*SECTION DE TEXTE*:

3.12 - Tell Him Something Pretty

You done fucking good. - I did fucking nothing...

mercredi 4 octobre 2006, par Feyrtys

En conclusion de cette ultime saison de Deadwood, pas d’explosion, pas de cliffhanger, pas de règlement de compte, mais une note pessimiste (devrais-je dire, réaliste) : au far-west, les pires ordures finissent toujours par gagner.

Al avait-il la moindre chance de remporter une bataille contre Hearst ? On a beau y avoir cru, on a beau avoir misé nos pions sur le patron du Gem Saloon et chef incontesté du camp de Deadwood, faisait-il le poids face à Hearst, richissime exploitant minier, psychopathe obsédé par le pouvoir, allié des Pinkertons et du Gouverneur ?

La réponse est non. Et si Al n’y pouvait rien, ce n’est pas Bullock qui aurait pu accomplir quoi que ce soit.
Alors que Deadwood organisait sa première élection démocratique, le camp a en réalité connu son premier coup d’état...

Personne ne peut plus se mesurer à Hearst, ni le provoquer, ni lui forcer la main. Il a assassiné Ellsworth pour obtenir ce pour quoi il restait à Deadwood : la concession d’Alma. Et il l’a eue. Ni Al, ni le sheriff, n’ont pu faire quoi que ce soit pour prévenir ces événements. Seul Charlie Utter, le bon Charlie, continue à traiter Hearst comme une vermine de bas étage. Pour cela, il aura ma reconnaissance éternelle. Charlie a en effet réussi à rester éloigné de Hearst, davantage que Bullock et qu’Al par exemple. Charlie n’a visiblement pas peur du magnat de l’or, et lorsqu’il se fait un plaisir de le réveiller en pleine nuit pour lui annoncer qu’un cercueil est arrivé, avec son nom dessus, on ne peut que se satisfaire de cette provocation. Hearst ne sait d’ailleurs pas comment traiter Utter, et c’est cela qui est le plus jouissif. Alors qu’il a réussi à prendre l’avantage sur toutes les personnalités de la ville (sauf Ellsworth, qui l’a proprement insulté lors du premier entretien avec Alma), Hearst n’a pas réussi à soumettre Charlie Utter, homme d’apparence rustre, qui n’a rien d’un héros à la Bullock ni d’une forte tête à la Al. Charlie est simplement le type auprès de qui il ne faut pas jouer les malins, parce qu’il n’a rien à perdre dans le jeu dangereux que joue Hearst : il n’a pas une Alma à protéger, ni un camp qu’il a construit et qu’il contrôle. Charlie, en apparence, n’a que Charlie. Ce qui fait de lui un intouchable.

*CONSIGNES*: Dans la critique de Deadwood, quelle concession Hearst obtient-il après avoir assassiné Ellsworth ?

*EXTRAIT DE DONNÉES*:
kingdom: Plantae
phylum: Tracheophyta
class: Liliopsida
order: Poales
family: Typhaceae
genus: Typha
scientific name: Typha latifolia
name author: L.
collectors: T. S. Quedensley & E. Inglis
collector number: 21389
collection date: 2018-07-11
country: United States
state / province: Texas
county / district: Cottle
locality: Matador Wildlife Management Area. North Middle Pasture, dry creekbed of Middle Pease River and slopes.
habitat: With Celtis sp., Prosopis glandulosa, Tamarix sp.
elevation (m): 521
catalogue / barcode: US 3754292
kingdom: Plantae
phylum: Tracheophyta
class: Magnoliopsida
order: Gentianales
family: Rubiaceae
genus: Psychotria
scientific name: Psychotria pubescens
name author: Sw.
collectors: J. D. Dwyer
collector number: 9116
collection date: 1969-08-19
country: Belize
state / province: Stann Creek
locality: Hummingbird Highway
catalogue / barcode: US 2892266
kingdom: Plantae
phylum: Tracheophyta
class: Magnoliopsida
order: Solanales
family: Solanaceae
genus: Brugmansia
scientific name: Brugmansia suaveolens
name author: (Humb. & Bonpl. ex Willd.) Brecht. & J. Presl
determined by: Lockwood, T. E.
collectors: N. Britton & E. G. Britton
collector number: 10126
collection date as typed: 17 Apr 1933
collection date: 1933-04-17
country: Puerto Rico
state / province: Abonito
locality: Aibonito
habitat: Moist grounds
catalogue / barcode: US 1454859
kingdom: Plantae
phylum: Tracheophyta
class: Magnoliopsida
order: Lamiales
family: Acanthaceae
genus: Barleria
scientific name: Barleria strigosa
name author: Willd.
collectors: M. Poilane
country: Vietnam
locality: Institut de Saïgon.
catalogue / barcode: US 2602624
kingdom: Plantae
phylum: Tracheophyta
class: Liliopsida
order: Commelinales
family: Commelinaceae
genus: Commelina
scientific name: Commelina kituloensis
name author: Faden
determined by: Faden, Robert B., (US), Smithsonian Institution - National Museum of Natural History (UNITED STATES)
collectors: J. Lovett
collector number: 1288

*RÉPONSE*: La concession d'Alma.